Joseph and Barbara Sudik

   Joseph Sudik, born in Zelezna, County Unhost, November 10, 1859, son of Vaclav (mentioned above) and Mary (Bartos) Sudik. He came with them to Omaha in November, 1875. The father bought a farm in Colfax County, nine miles northeast of Schuyler, where the whole family moved February 1, 1876. January 21, 1882 Joseph Sudik married Barbara Jonas, daughter of Anton Jonas, who had brought his family to Colfax County in April, 1881, and whose brothers, Frank J. and George Jonas, were already living there. Sudiks farmed on eighty acres of railroad land until 1909, when they retired to Schuyler, where they now live.

F.H. Svoboda

   F. H. Svoboda, who at one time published the first and only Czech juvenile magazine in our state (Zlata Hvezda--The Golden Star), as described in the chapter on publications, at present is proprietor of a photographic gallery.
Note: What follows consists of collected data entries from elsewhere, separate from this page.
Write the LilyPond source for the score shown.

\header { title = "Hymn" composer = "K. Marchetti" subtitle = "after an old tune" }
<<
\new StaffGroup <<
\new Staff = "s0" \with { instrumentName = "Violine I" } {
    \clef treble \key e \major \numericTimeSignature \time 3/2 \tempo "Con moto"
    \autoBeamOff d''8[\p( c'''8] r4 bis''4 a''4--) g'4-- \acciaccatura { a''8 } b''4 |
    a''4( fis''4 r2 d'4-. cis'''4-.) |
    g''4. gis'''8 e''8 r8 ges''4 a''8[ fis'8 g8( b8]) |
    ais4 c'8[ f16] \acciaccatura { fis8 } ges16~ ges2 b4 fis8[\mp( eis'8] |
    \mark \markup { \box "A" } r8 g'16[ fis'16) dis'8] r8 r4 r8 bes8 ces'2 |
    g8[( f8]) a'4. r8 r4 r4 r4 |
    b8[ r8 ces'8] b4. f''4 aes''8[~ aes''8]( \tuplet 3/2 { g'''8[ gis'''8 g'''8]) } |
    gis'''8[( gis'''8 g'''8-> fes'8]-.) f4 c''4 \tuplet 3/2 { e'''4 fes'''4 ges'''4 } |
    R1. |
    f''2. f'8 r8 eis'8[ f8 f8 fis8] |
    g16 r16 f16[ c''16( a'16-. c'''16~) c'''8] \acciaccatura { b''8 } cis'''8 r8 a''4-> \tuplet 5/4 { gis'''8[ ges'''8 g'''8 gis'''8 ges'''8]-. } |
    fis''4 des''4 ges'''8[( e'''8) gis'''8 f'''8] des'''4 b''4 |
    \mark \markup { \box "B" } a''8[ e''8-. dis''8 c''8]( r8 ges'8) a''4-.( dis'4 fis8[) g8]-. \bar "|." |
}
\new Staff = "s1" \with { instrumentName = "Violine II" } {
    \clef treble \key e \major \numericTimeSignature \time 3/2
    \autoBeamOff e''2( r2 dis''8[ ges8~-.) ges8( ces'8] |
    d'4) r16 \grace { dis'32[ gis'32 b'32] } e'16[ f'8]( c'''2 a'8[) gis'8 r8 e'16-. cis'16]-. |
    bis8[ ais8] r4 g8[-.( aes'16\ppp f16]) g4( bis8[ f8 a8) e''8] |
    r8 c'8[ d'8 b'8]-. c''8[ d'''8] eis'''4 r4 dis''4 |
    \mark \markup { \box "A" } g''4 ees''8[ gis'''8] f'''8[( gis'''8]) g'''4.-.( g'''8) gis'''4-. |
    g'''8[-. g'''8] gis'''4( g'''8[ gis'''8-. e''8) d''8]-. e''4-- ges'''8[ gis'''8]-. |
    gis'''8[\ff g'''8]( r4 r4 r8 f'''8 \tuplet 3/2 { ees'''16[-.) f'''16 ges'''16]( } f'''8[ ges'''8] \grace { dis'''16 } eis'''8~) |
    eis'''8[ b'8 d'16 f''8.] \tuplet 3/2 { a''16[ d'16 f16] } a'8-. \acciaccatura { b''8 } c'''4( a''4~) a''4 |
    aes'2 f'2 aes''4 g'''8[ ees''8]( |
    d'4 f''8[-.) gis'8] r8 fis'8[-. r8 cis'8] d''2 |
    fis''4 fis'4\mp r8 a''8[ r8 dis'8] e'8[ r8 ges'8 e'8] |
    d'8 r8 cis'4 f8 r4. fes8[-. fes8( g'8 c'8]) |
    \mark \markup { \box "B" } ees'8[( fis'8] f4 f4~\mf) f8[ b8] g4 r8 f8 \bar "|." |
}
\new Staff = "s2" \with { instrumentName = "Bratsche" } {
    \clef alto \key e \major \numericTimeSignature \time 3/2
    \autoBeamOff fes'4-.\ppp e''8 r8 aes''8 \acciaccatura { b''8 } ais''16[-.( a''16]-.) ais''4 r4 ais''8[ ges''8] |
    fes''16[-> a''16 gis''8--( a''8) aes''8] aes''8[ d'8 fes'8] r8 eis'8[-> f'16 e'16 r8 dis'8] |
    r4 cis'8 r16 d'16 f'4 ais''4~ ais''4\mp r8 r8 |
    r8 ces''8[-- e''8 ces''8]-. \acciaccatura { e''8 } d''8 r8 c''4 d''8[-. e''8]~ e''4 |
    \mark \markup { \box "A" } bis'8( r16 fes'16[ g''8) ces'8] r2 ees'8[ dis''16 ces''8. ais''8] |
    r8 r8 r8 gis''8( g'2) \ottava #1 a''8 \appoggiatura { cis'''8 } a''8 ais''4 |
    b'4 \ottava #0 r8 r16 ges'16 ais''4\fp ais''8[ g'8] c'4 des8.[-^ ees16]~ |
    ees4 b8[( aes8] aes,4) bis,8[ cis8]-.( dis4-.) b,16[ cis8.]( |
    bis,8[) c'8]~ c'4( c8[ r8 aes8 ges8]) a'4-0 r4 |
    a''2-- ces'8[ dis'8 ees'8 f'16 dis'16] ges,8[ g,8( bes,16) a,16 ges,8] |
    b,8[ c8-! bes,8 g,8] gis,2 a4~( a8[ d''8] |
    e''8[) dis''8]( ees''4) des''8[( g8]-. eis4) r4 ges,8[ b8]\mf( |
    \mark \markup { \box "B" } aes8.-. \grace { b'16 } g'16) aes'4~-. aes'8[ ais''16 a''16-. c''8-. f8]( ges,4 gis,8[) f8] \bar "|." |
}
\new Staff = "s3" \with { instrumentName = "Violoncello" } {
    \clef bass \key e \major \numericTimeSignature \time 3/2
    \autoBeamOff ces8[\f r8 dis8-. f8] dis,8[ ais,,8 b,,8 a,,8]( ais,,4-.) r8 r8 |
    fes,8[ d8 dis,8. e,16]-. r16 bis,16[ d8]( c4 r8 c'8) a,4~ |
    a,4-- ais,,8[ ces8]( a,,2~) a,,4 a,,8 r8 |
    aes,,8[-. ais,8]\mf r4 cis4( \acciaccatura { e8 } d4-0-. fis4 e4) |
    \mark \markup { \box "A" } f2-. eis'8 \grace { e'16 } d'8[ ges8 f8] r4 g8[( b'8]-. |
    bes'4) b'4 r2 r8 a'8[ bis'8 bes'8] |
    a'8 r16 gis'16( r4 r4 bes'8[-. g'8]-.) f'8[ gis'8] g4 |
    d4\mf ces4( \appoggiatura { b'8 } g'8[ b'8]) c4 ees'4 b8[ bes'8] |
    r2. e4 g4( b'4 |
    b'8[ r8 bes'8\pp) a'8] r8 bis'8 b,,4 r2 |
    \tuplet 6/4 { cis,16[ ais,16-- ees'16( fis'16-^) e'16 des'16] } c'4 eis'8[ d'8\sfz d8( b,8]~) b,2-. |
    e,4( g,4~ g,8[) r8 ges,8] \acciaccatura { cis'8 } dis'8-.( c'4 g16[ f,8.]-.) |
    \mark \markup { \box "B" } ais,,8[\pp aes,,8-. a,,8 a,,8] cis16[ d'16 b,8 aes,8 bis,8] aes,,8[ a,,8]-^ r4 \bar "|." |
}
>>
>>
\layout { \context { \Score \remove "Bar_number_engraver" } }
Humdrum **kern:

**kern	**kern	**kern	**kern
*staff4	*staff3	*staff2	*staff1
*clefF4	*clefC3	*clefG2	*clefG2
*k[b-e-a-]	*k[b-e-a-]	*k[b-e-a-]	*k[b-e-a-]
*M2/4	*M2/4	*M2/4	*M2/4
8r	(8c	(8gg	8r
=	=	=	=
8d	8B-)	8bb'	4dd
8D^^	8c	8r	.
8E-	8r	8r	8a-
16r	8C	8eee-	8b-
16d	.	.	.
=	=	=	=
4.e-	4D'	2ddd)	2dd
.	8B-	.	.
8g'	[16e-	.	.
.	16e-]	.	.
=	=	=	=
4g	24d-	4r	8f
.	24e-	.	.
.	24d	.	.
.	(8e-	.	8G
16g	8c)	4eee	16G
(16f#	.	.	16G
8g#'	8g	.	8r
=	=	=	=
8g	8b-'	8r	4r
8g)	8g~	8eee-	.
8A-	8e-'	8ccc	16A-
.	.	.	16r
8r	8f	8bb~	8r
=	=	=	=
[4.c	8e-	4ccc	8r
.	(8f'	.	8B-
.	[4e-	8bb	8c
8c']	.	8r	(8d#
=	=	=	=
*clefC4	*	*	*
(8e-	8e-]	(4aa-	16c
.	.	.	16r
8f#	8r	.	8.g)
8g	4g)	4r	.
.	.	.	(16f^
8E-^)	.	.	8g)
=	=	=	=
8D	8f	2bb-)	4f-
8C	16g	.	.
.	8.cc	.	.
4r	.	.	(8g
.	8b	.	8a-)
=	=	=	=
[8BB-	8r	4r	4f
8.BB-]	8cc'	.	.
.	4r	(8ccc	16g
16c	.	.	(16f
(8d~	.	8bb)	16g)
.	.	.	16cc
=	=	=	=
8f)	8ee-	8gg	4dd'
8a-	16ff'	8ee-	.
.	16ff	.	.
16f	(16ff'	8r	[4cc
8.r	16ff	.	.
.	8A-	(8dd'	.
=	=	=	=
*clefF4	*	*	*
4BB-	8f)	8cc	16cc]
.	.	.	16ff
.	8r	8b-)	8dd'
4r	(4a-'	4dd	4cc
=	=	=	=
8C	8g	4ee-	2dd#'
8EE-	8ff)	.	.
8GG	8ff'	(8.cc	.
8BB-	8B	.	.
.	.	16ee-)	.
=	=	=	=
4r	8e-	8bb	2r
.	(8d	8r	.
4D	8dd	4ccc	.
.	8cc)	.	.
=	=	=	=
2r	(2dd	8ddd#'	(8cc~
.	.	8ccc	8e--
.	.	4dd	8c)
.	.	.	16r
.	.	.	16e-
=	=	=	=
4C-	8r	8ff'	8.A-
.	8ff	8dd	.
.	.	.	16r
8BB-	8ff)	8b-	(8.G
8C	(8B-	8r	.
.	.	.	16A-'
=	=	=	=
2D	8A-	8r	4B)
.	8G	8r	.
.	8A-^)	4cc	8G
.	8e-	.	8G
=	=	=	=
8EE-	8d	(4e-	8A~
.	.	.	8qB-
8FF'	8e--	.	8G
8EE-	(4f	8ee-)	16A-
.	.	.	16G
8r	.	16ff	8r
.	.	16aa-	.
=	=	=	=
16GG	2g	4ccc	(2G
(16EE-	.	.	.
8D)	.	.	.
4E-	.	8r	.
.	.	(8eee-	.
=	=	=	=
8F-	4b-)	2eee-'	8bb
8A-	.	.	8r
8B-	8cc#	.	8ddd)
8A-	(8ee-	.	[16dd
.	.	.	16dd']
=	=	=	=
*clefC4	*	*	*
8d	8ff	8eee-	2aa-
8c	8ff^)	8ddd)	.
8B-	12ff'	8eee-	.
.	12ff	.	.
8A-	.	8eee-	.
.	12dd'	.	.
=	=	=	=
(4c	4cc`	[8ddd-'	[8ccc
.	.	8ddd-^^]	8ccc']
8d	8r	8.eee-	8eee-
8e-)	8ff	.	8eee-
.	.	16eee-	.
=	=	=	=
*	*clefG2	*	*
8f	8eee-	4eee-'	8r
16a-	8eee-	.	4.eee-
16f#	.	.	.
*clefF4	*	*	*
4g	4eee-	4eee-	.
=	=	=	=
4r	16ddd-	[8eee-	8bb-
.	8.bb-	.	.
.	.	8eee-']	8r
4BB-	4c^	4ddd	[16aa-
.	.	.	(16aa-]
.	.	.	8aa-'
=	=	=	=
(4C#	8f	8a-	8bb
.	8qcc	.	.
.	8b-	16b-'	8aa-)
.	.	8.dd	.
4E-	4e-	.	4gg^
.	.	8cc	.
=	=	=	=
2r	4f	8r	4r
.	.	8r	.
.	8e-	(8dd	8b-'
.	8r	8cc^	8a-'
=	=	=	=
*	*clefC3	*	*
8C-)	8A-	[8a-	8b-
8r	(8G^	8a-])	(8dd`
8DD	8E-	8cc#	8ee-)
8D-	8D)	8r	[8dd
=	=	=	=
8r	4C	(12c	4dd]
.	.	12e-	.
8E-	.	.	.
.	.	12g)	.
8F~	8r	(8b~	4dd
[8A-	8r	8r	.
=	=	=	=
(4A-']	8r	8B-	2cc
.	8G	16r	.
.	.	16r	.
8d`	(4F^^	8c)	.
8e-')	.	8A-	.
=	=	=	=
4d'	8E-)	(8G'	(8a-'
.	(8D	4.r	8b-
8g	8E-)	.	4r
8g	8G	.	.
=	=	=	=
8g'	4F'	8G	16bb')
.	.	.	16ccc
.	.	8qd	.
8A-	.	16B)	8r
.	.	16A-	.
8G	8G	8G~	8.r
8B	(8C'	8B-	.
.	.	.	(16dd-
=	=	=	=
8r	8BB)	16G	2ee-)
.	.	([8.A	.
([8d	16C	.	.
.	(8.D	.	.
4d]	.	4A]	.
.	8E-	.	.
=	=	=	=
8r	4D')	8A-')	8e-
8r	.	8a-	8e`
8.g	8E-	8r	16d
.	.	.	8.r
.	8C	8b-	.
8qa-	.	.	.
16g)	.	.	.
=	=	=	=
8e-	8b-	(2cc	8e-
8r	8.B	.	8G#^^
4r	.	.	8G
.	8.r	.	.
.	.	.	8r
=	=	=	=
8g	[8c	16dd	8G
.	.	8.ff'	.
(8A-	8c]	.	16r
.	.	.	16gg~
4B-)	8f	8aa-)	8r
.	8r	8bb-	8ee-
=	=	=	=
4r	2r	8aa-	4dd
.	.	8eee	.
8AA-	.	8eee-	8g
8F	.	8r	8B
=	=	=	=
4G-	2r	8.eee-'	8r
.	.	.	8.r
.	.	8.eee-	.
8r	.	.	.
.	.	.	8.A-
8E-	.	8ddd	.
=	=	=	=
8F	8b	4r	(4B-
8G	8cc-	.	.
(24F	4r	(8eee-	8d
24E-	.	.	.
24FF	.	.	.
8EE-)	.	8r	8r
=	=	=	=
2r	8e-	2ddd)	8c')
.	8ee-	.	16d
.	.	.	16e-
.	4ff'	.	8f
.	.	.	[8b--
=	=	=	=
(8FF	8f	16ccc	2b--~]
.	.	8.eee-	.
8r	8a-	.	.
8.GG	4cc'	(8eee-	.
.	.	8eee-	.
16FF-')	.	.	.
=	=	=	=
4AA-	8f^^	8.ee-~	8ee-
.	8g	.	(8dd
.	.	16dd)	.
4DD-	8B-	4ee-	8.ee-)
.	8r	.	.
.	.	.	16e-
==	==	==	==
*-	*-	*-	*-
He was born in Kynice, Moravia, in 1871. With his parents he emigrated to Saunders County, Nebraska, In 1872. He attended public school, then prepared himself for the teaching profession in Fremont, where he also studied Czech. He became a teacher and having married Miss Clara Gruntorad (1895), moved to Prague, Saunders County, where he taught school five years, during four of which he was principal. He taught Czech on Fridays. Then he moved to Schuyler, where he began to publish "The Golden Star", thus realizing a dream of many years, but was unsuccessful after all, from the financial view. He again taught school, then engaged in photography and in 1909 began to publish the Schuyler Messenger. In 1920 he was succeeded by his son, Amos, whereupon he resumed photography. His brother, Peter F. Svoboda, born in 1873, is a member of the undertaking firm Svoboda & Son. He attended the state university and in 1894 married Miss Agnes Roh, who died in 1916. In 1918 he married Mrs. Mary Bukacek. He farmed his father's farm until 1918, when he handed it over to his son. His partner in the undertaking business is his stepson, Ludwig Bukacek.

   F. J. Divis, son of a Butler County pioneer, Joseph Divis, was born 1858 in Litovany, Moravia. In 1880 he began to farm on Shell Creek and in 1924 retired to Schuyler.